Sabía cómo sacarlo. Había solucionado incluso la manera de transbordarlo al planeta central, de que llegara allí sin que lo detectaran, y recuperarlo.

Volvió a mirar las fotos del avión de reconocimiento y después falsificó hábilmente la fecha y lugar y las ocultó en archivos por lo demás innocuos e insignificantes.

Para garantizar el éxito necesitaba tener poder sobre Numph. Entonces, en caso de algún traspié o accidente, estaría protegido.

También existía el problema de acortar su sentencia de diez años —lo consideraba una sentencia— a sólo un año más en este condenado planeta.

Fuera lo que fuese aquello en lo que estaba metido Numph, se relacionaba con Nipe y su puesto en contabilidad en el planeta central. Hasta ahí había llegado Terl. Se sentó frente a su escritorio, inclinado, pensando.

Necesitaba poder sobre el animal y tendría que ser grande… lo bastante grande como para obligarlo a cavar sin supervisión y, lo que es más, a entregar lo que sacara. Bueno, la educación del animal iba bien y ya tenía planes para otros animales. Encontraría algo; Terl creía en su buena suerte. De algún modo, los animales lo harían y después los vaporizaría y llevaría el oro al planeta central.

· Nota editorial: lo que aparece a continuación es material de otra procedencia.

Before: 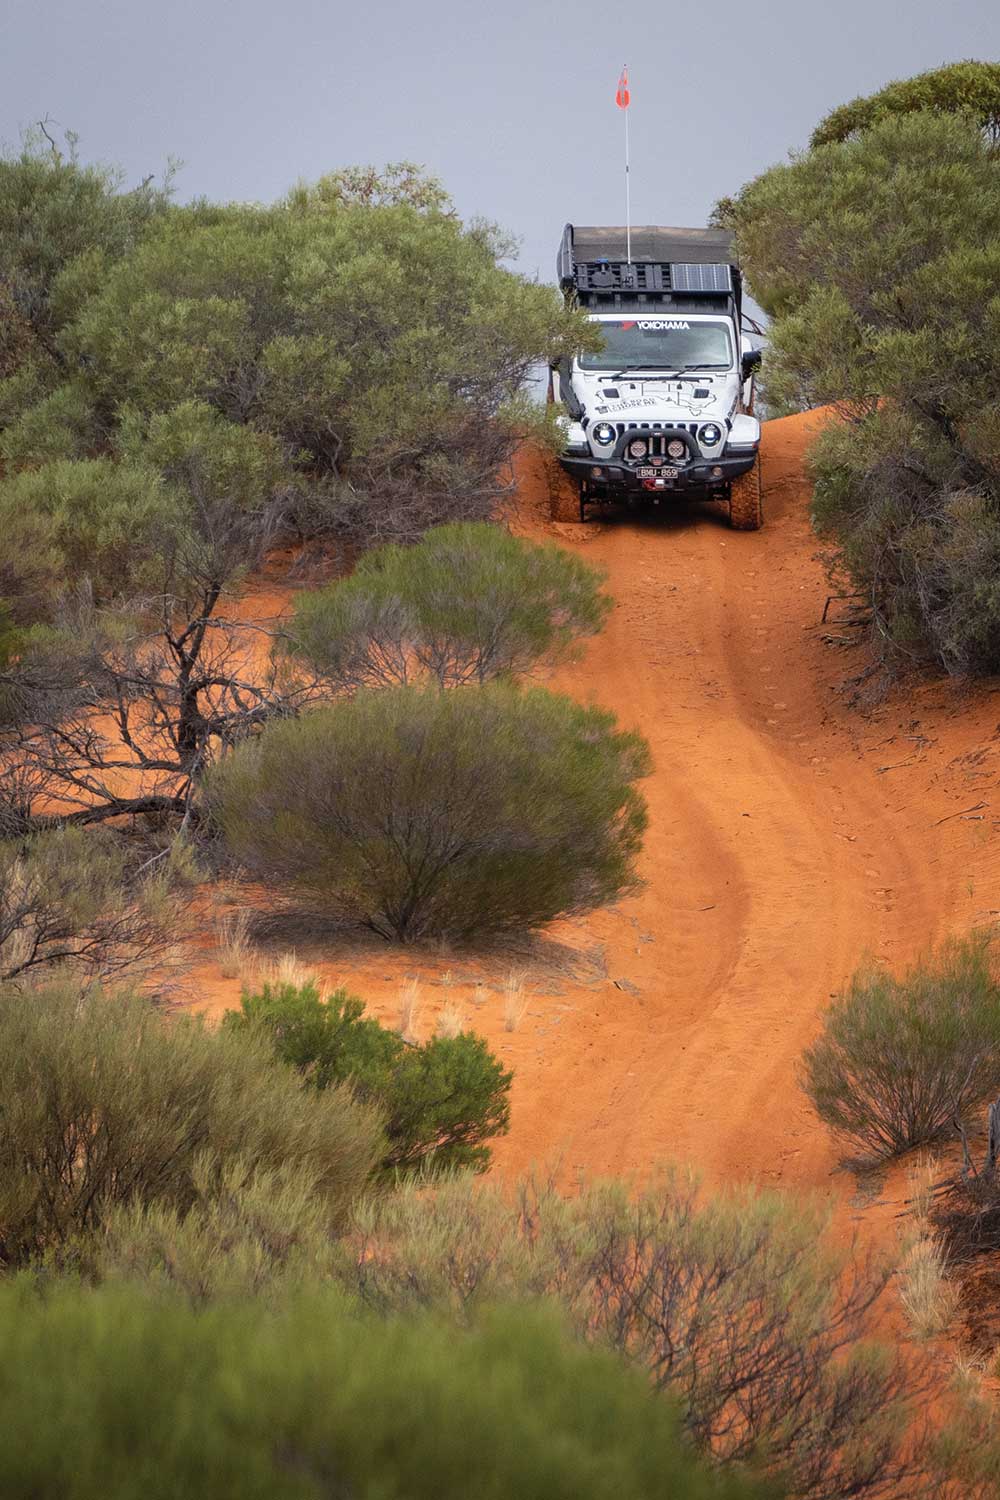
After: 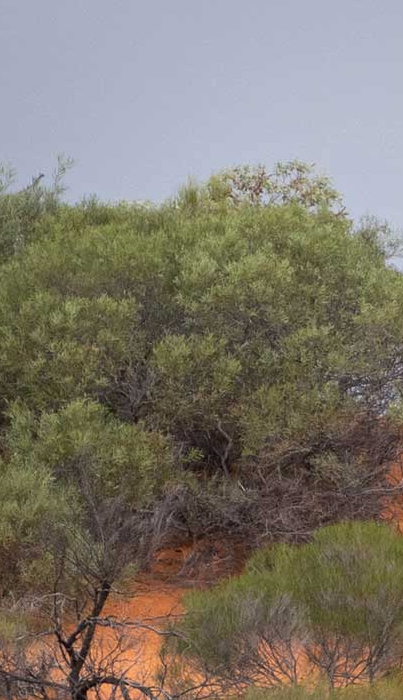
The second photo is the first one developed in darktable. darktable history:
local contrast: mode bilateral grid, contrast 9, coarseness 25, detail 115%, midtone range 0.2
crop and rotate: left 11.056%, top 0.079%, right 48.584%, bottom 53.235%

La incógnita era Numph. Con una orden podía despedir a los animales o hacer que los mataran. Sencillamente, podía retirar el permiso de utilizar la maquinaria. Y pronto, el incoherente idiota, al no ver señales de motín, retiraría las autorizaciones especiales. El «motín» era demasiado precario.

Terl miró el reloj. Faltaban dos horas para el transbordo.

Se puso de pie, cogió de un colgador su máscara respiratoria y pocos minutos después estaba en la plataforma de transbordo.

Terl se quedó allí, en el torbellino de polvo y ruido del momento anterior al transbordo. El mensajero de la caja de despacho ya había llegado y la caja, sellada y preparada, estaba en una esquina de la plataforma. Se acercó Char, con gesto adusto por ser interrumpido en los preparativos para el disparo del transbordo.

—Control de rutina de transmisión de despacho —dijo Terl—. Asunto de seguridad —y le mostró la autorización especial.

—Tendrá que hacer las cosas rápidamente —gritó Char—. No hay tiempo —y echó una mirada a su reloj.

Terl cogió la caja de despacho y la llevó al coche en que había llegado. La abrió con una llave maestra y la depositó sobre el asiento. Nadie lo miraba. Char estaba más allá, urgiendo a los operarios de las máquinas a que acomodaran el metal.

Terl ajustó la cámara en miniatura que tenía en el cuello y rápidamente hojeó los papeles. Eran informes de rutina, recuento de datos rutinario, cotidiano.

Terl ya había hecho eso antes y no había conseguido nada, pero mantenía la esperanza. El director planetario tenía que sellarlo todo y a veces agregaba datos y comentarios.

La cámara ronroneó y en poco tiempo estuvo todo grabado.

Terl devolvió los papeles a la caja, la cerró y la llevó a la plataforma.

—¿Todo bien? —preguntó Char, aliviado porque no hubiera nada más que revisar inmediatamente antes de la hora de disparo.

—Nada de correo personal, nada —dijo Terl—. ¿Cuándo envían de regreso a los muertos? —y señaló la morgue.

—Dos veces por año, como siempre —dijo Char—. Saque su coche de aquí. Éste es un embarque grande y tenemos prisa.

Terl regresó a su oficina. Sin verdaderas esperanzas, puso las copias de los informes en una pantalla, una detrás de otra, y las estudió.

Sólo estaba interesado en las que llevaban la escritura de Numph. De alguna manera, en algún sitio, había en estos informes una comunicación secreta que sólo Nipe, en contabilidad, podría descifrar. De eso Terl estaba seguro. No había ninguna otra manera de enviar una comunicación a casa.

Cuando finalmente consiguiera esto —y también verdadera ventaja sobre el animal— podría iniciar su misión minera privada.

Terl se quedó hasta tarde, sin cenar, estudiando estos informes y las copias de otros anteriores, hasta que sus ambarinos ojos quedaron reducidos a una chispa amortiguada.

Estaba allí, en alguna parte. Estaba seguro.